== Excerpt to read
Red mist descends
Wednesday, 10.30am. I was lingering over my five-minute coffee pit stop and avoiding the gaze of Outlook: a Jenga tower of emails with "ACTION REQUIRED" in the title. Capital letters can be so aggressive.
In Foundation Learning, we keep the staffroom door open so that if the less independent students with learning difficulties need our help, they can knock and wait at the door.
A student trudged up to my desk, gazing at the floor. "Sarah, Sarah, Sarah." He is a relentlessly cheery learner, requiring a lot of attention. This is not due to the complexity of his needs; he just likes the spotlight. I wasn't prepared to have my precious minutes stolen and barked at him: "Let me finish my break, then we can chat. And don't come wandering in next time."
He lifted his head. He was crying. Flushed with guilt, I asked why. He told me a "big boy" had called him horrible names. He told me the names. They were the words I hoped they wouldn't be. This sort of incident rarely occurs. Most students in college are kind and patient. All derive great benefit from integration.
I saw red mist leaking into the room. When? Where? Who? He and I walked to the canteen. We passed the big boy and my student discreetly identified him. He was indeed a very big boy, taller than the door and almost as wide. I took my student to our department and set off, justice bound. Striding up to Goliath, I extracted him from his groupies and asked to have a word.
The student listened calmly and silently as I punched accusations at him. He gently told me that he wouldn't do that and I must be mistaken. I was blindsided, backtracking in my head. I continued to push him. Mid-sentence (mine of course), he turned round and swaggered off, shouting over his shoulder, "Whatever. You're making me late for class."
Wrong-footed, I boomed down the crowded corridor, "I WAS SPEAKING TO YOU," taking the trouble to shout in capital letters. Jim, a member of the security staff, appeared from nowhere and apprehended and disciplined the student for behaving disrespectfully towards me - he continued to deny the other charge. Jim's calm expertise made me embarrassed at my own (uncharacteristically) combative approach. I tried to chip in. Jim held up his hand. I shut my big mouth.
I wondered why Jim wasn't a teacher. He would clearly be better than me. I apologised for my unhelpful approach to the situation and expressed regret that I'd pinned it on the wrong man. "Wrong man?" Jim laughed. "He's lying through his teeth. Don't worry, I'll look at the CCTV. I'll take it from here."
Sarah Simons teaches functional skills English in an inner-city FE college.
====
Work to complete >> Please write out everything in the "Red mist descends" piece from "I saw red mist" down to "have a word.", changing "canteen" to "cafeteria".
== Source information
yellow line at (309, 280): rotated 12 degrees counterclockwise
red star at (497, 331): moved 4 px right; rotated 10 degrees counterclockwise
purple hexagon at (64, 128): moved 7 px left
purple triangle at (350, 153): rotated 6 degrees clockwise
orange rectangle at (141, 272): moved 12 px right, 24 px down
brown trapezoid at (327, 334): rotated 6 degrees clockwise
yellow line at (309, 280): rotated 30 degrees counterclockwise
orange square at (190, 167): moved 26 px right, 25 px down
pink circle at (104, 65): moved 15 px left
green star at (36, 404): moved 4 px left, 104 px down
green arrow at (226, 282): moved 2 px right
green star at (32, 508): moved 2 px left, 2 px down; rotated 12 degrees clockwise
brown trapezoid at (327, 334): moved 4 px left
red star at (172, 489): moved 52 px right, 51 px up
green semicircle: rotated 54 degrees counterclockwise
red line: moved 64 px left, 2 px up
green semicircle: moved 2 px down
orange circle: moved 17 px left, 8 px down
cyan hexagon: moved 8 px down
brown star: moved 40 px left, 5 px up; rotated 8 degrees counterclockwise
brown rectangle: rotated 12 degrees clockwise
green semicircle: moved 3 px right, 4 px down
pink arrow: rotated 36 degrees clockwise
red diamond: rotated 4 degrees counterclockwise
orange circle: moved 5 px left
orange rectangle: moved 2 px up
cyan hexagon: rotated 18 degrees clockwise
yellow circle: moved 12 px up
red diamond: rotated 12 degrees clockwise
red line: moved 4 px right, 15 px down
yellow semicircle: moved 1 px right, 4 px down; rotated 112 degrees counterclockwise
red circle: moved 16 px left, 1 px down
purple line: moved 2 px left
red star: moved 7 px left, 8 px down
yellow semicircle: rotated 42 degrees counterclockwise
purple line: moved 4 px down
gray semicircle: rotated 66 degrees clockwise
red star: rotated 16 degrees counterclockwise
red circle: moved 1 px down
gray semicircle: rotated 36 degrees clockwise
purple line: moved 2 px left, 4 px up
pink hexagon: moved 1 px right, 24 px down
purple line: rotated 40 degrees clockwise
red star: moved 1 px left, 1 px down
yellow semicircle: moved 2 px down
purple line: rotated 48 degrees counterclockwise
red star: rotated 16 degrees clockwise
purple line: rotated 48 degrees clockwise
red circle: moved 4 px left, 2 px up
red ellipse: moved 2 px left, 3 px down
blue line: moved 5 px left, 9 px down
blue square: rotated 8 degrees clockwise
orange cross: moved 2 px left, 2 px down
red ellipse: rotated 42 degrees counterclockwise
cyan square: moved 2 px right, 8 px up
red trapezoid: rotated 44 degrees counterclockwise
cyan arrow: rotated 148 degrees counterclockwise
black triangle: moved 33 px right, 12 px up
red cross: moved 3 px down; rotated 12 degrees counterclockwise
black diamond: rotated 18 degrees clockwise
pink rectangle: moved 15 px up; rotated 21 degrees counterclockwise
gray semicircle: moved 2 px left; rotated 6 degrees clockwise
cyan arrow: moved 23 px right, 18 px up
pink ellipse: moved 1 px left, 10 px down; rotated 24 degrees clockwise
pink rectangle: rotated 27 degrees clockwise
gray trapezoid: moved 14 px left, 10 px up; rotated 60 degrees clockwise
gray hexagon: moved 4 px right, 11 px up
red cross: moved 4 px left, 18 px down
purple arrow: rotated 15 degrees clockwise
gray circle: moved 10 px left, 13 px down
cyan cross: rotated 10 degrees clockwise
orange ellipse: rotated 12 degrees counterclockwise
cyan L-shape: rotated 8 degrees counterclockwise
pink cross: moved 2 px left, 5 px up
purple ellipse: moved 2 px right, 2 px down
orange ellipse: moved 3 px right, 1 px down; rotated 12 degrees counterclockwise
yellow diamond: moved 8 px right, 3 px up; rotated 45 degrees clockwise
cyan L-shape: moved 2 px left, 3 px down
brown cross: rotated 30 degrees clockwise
====
Solved exercise >>
I saw red mist leaking into the room. When? Where? Who? He and I walked to the cafeteria. We passed the big boy and my student discreetly identified him. He was indeed a very big boy, taller than the door and almost as wide. I took my student to our department and set off, justice bound. Striding up to Goliath, I extracted him from his groupies and asked to have a word.